Meeting of the Parliament 26 February 2026 [Draft]
If Ms Constance does not mind, I will not. I am a last-minute addition to the speakers list. Perhaps I will give way as I get through my speech; I am only four lines into it.
Let us be clear: prison should be a place of punishment, but it must also be a place of recovery. Right now, it is neither. The facts are damning. More than a third of prisoners now admit to using illegal drugs in custody. One in four say that their drug use started or increased inside prison, and the number of drone drops has exploded, rising from just six incidents to more than 70 in three years. Nearly 15,000 drug recoveries have been recorded. That is not harm reduction; it is institutional failure.
That breeding ground, in combination with a lack of vital rehabilitation services, means that prisoners are not set up properly for release and are not given the best chance at kickstarting their new life. Instead, they are more likely to relapse and reoffend as the right support is not available.
Alcohol misuse is being treated as an afterthought. Around 5,000 people enter custody every year with an alcohol dependency yet, last year, only 167 were referred for treatment. That is not a gap in provision; it is a collapse in basic care. Is it any wonder that deaths in custody are soaring? There have been 64 deaths in Scottish prisons in a single year, which is a 60 per cent increase. Researchers have identified repeated, preventable failures, such as missed cell checks, health concerns being dismissed as drug seeking, and mental health crises being ignored until it is far too late.
It is not just about drugs; it is about control. Overcrowding and staff shortages have allowed the prison drugs market to adapt faster than the system that is meant to stop it. Potent synthetic drugs such as spice are driving violence, psychosis and medical emergencies, which is putting prisoners and staff at serious risk. While the chaos unfolds, SNP ministers talk about compassion but deliver complacency. They fund programmes but do not track outcomes. They announce pathways to rehab but cannot say whether people recover. Since 2022, just 48 people have completed a 12-week residential rehab placement through the prison to rehab protocol. That is not a solution; it is tokenism.
The Government is obsessed with managing addiction, not ending it. We see that in our communities, and now we see it in our prisons. Instead of expanding access to meaningful, structured rehabilitation, the SNP has allowed prisons to become holding pens for people with complex addictions, releasing them back into society no safer, no healthier and no more hopeful than they were when they entered. That is failing victims; it is failing communities; and it is failing prisoners.

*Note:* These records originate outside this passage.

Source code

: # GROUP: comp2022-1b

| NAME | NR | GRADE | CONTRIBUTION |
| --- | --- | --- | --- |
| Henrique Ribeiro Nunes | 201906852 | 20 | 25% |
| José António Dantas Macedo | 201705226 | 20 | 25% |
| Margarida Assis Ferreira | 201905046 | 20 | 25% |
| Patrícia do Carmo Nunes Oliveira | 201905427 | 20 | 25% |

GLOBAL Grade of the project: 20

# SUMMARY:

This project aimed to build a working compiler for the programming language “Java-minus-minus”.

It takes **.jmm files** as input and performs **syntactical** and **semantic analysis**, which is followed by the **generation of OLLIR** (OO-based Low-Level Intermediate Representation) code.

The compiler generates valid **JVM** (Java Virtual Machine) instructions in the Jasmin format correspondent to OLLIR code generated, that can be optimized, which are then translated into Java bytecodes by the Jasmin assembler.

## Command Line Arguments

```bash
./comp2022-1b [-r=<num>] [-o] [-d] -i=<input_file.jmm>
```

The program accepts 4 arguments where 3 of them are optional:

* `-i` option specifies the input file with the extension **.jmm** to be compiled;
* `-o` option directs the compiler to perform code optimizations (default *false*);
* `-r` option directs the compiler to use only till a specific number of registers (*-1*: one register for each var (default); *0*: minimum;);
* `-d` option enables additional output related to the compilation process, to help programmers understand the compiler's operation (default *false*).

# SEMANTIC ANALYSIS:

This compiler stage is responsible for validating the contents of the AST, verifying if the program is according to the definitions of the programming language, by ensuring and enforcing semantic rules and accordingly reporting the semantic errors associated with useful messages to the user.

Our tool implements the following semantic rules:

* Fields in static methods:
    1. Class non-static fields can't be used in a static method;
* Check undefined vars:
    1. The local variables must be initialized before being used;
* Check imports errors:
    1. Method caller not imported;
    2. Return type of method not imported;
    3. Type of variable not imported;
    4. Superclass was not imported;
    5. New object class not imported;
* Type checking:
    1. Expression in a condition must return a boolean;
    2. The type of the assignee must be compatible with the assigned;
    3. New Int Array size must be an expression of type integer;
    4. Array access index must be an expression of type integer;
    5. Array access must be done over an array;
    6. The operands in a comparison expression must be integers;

The Scottish Conservatives believe in something different. We believe that recovery, not just survival, must be the goal. We will continue to argue for the right to recovery, including access to residential rehabilitation for those who need it who are in custody and on release. Without treatment, stability and proper support, the cycle of addiction, crime and custody will never be broken. The committee’s inquiry should be a wake-up call. Ministers must stop pretending that the crisis is under control. They must restore order in prisons, properly resource staff, clamp down on supply and, crucially, guarantee access to treatment that actually works. Prisons should not be places where addiction festers; they should be places where lives turn around. Until the Government understands that, the drugs crisis inside and outside prison walls will continue on its watch. Enough excuses—the Government must start delivering recovery.